Pumping up Pacific plankton
By Terry O’Neill
|Canwest News Service photo of Haida Gwaii
Save the seas and cut global warming at the same time? Planktos says it’s feasible, but its plan hinges on eco-sensitive corporations, individuals and governments paying the company to spread the iron dust in the ocean to offset their greenhouse-gas producing activities elsewhere. But while the company and its European subsidiary, KlimaFa (which specializes in reforestation), churn out press releases promoting their carbon-offset work, critics say the company’s science and business plan are both questionable.
Shares of the company were trading on the risky OTC Bulletin Board in the (US) $1.30 range in mid-July, compared to eight cents last fall. Critics have noted that Skalbania was charged in 1997 and ultimately found guilty of stealing $100,000 from an investor. He was also involved in several stock-market ventures of dubious integrity.

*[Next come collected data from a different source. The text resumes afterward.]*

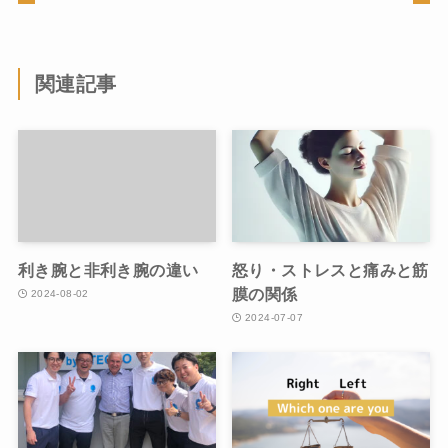
関連記事
利き腕と非利き腕の違い
怒り・ストレスと痛みと筋
膜の関係
2024-08-02
2024-07-07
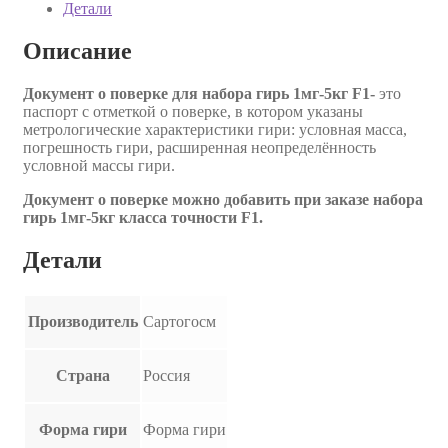
Детали
Описание
Документ о поверке для набора гирь 1мг-5кг F1-
это
паспорт с отметкой о поверке, в котором указаны
метрологические характеристики гири: условная масса,
погрешность гири, расширенная неопределённость
условной массы гири.
Документ о поверке можно добавить при заказе набора
гирь 1мг-5кг класса точности F1.
Детали
Производитель
Сартогосм
Страна
Россия
Форма гири
Форма гири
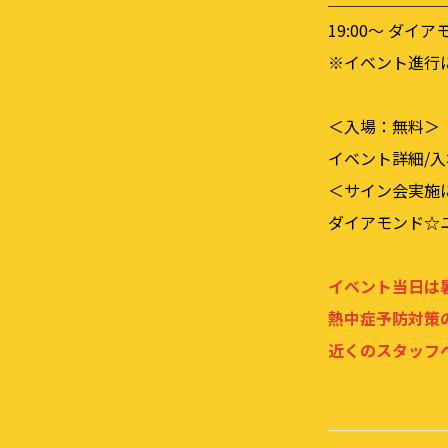
19:00〜 ダイ
※イベント進行
＜入場：無料＞
イベント詳細/
＜サイン会実施
ダイアモンド☆
イベント当日は
熱中症予防対策
近くのスタッフ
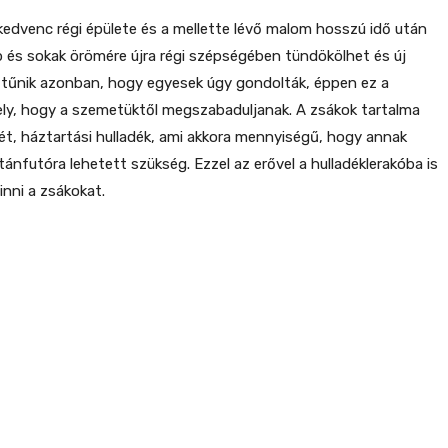
 kedvenc régi épülete és a mellette lévő malom hosszú idő után
ap és sokak örömére újra régi szépségében tündökölhet és új
 tűnik azonban, hogy egyesek úgy gondolták, éppen ez a
ly, hogy a szemetüktől megszabaduljanak. A zsákok tartalma
, háztartási hulladék, ami akkora mennyiségű, hogy annak
tánfutóra lehetett szükség. Ezzel az erővel a hulladéklerakóba is
vinni a zsákokat.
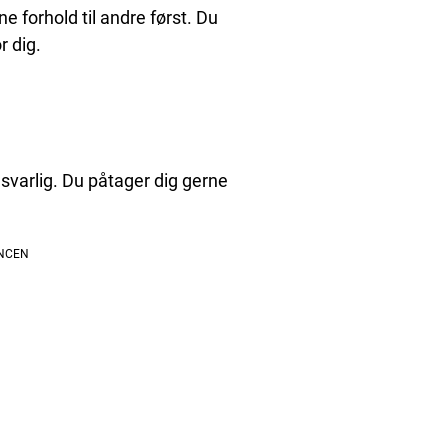
e forhold til andre først. Du
r dig.
nsvarlig. Du påtager dig gerne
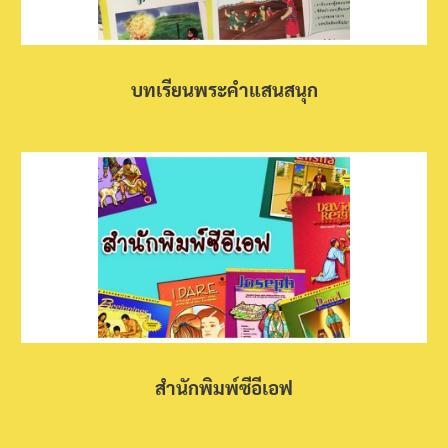
บทเรียนพระคำแสนสนุก
สำนักพิมพ์ซีอีเอฟ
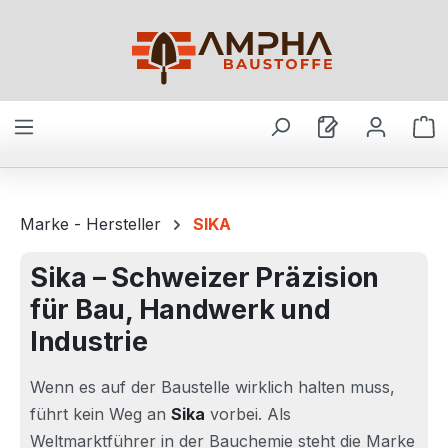
Zum Hauptinhalt springen
W
Marke - Hersteller
SIKA
Sika – Schweizer Präzision
für Bau, Handwerk und
Industrie
Wenn es auf der Baustelle wirklich halten muss,
führt kein Weg an
Sika
vorbei. Als
Weltmarktführer in der Bauchemie steht die Marke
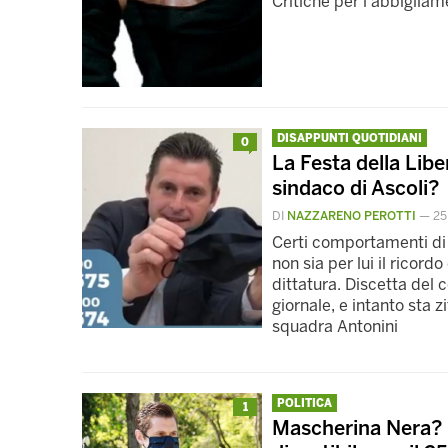
Critiche per l'abbigliam
DISAPPUNTI QUOTIDIANI
0
La Festa della Libe
sindaco di Ascoli?
DI
NAZZARENO PEROTTI
—
25
Certi comportamenti di 
non sia per lui il ricord
dittatura. Discetta del 
giornale, e intanto sta 
squadra Antonini
POLITICA
1
Mascherina Nera? Il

The centerpiece of Planktos’ activities is a ship called the Weatherbird II, which sailed from Washington, D.C. last spring but by mid-summer was still in Florida taking on 10 tons of iron, along with supplies and scientific equipment to ready itself its test-run “voyage of recovery” to the South Pacific. “Our real goal this year, more than any of the business experiments,” spokesman David Kubiak says, “is to try to get some public awareness, to put plankton right up their with penguins and polar bears, the poster kids of planetary distress.”
Stirring words, but they’re largely falling on deaf ears among environmentalists. "This is an irresponsible and unpredictable venture by purely profit-driven individuals," Elizabeth Bravo, of Accion Ecologica of Ecuador, said earlier this year. "It threatens our climate, our marine environment and the sovereignty of our fisherfolk and it should be stopped."
Nevertheless, the acting leader of the B.C. Green Party, Christopher Bennett, says he is intrigued by the Planktos plan. “My gut reaction is that polluting the ocean can’t be the way to clean the ocean or the planet,” he says. “But I’m open to new ideas.” In the meantime, he’s calling for the formation of a voluntary association to assess all companies’ environmental claims.
“Based on my own experience over the last two to three years,” says the former corporate public-relations consultant, “30-40 per cent of businesses are making claims about their environmental record that are false, that are probably not entirely accurate at all.”
Will Planktos end up in this group? Only the plankton know for sure.